Bu sene tüm dünya her anlamda kış mevsimi zor geçiyor. Bahar tarih olarak yüzünü gösterse de fiziki olarak henüz gösteremedi. Cemreler düştü, bahar bayramı da kutlandı ama havalar bir türlü ısınamadı. Haliyle mevsimlerin geçiş süreci de ruh halimizi etkiliyor. Güneşin yüzünü göstermesi ile birlikte hayata bakış açısı da bir nebze olsun değişiyor.

Araştırmalara göre kapalı havaya sahip olan ülkelerin insanlarının daha soğuk ve içine kapalı oldukları gözlemlenmiş.

Nasıl ki ülkemizin dört mevsimi ardı ardına hatta bazen aynı anda yaşıyor olması bizde de duygu durum karışıklıklarına sebep olabiliyor.

Misal ben yağmurlu ve kasvetli havalarda daha karamsar ve daha içine kapalı olduğumu sezinliyorum.

Nisan ayının yaklaşması ile birlikte, tomurcukların da filizlenmesiyle çoğu insanın içi ferahlayıp gönlünün genişleyeceğine inanıyorum.

Sonbaharda doğa nadasa yatıp yapraklarını döküyorsa ilkbaharda da baharın umutları hem doğayı hem de içimizi kaplıyor.

Yaz mevsiminin gelmesi ile birlikte de insanda da tatil isteği beliriyor.
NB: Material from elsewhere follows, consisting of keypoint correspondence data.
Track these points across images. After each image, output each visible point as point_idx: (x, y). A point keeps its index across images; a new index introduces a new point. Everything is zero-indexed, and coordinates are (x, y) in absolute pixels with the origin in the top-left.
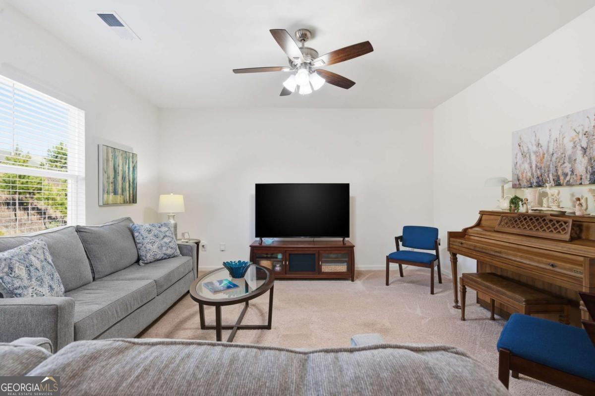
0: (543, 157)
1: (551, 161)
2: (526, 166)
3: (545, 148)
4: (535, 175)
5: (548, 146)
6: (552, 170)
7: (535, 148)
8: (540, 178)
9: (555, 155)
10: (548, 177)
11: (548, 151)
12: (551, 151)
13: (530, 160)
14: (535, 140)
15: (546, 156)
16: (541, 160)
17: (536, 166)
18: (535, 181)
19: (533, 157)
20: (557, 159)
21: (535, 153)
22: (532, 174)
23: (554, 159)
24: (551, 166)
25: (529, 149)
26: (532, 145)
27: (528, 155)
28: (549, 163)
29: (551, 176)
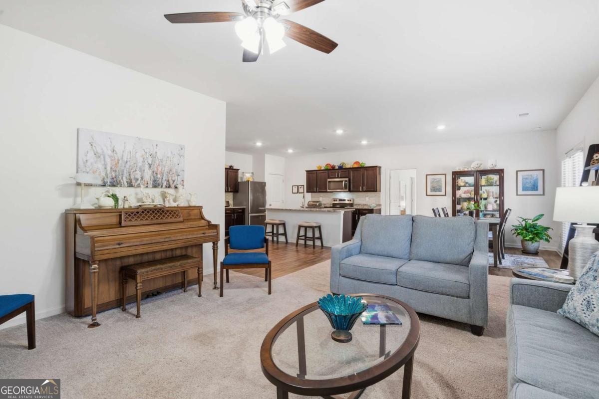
0: (118, 162)
1: (125, 167)
2: (100, 166)
3: (119, 155)
4: (110, 175)
5: (123, 155)
6: (126, 174)
7: (110, 153)
8: (115, 179)
9: (128, 163)
10: (122, 178)
11: (122, 158)
12: (125, 159)
13: (105, 161)
14: (111, 146)
15: (120, 162)
16: (116, 164)
17: (111, 168)
18: (109, 181)
19: (108, 160)
20: (130, 166)
21: (110, 157)
22: (107, 175)
23: (127, 166)
24: (125, 171)
25: (103, 152)
26: (108, 150)
27: (102, 157)
28: (122, 168)
29: (124, 178)
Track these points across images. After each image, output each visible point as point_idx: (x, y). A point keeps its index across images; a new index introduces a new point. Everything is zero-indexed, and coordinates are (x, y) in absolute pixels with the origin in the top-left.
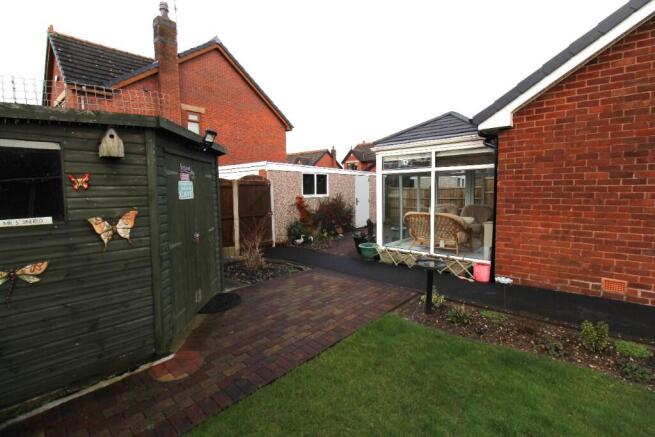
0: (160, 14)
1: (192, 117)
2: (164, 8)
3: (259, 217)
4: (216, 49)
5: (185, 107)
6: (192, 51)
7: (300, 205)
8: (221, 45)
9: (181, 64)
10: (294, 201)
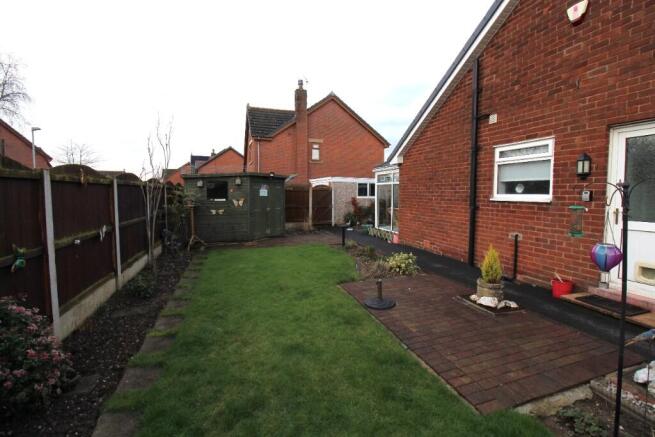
0: (297, 87)
1: (316, 146)
2: (301, 83)
3: (326, 208)
4: (332, 100)
5: (311, 140)
6: (316, 104)
7: (354, 202)
8: (335, 96)
9: (309, 115)
10: (350, 200)
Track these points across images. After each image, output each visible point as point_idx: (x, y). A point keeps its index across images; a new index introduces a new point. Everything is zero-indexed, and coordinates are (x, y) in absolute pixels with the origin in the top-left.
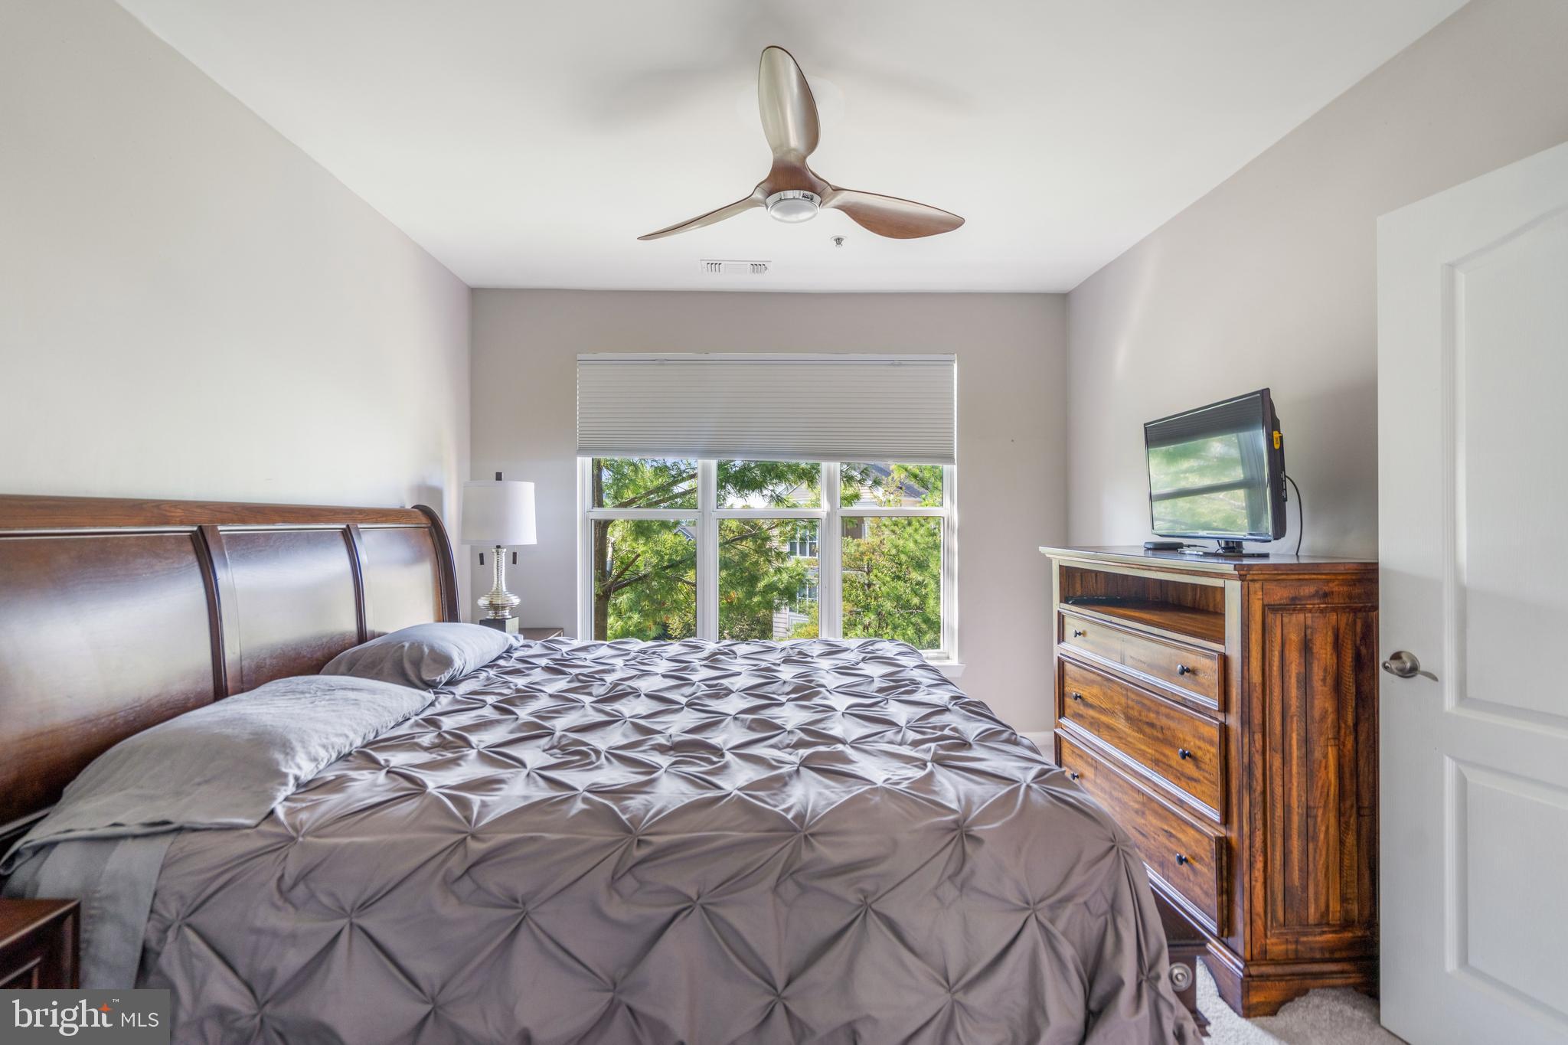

Çünkü bütün sene yorulan vücut kısa süreliğine de olsa artık dinlenmeye çekilmek istiyor.

Yazın dolup taşan sahiller, masmavi deniz, masmavi gökyüzü, dinlenme, eğlence… İnsan daha ne ister ki hayattan.

Bir süre deşarj olduktan sonra hayatımıza kaldığımız yerden devam ediyoruz.

Hayat, zaten çoğu zaman alışkanlıklardan ibaret…

Az önce anlattıklarım da böyle. Nasıl ki dört mevsim peş peşe yaşanıyorsa hayat da akışını o şekilde yaşıyor. Esasında hayatımızın akışı da mevsimlerin akışı ile doğru orantılı.

Bu aynı zamanda ruhsal durumumuzu da etkiliyor.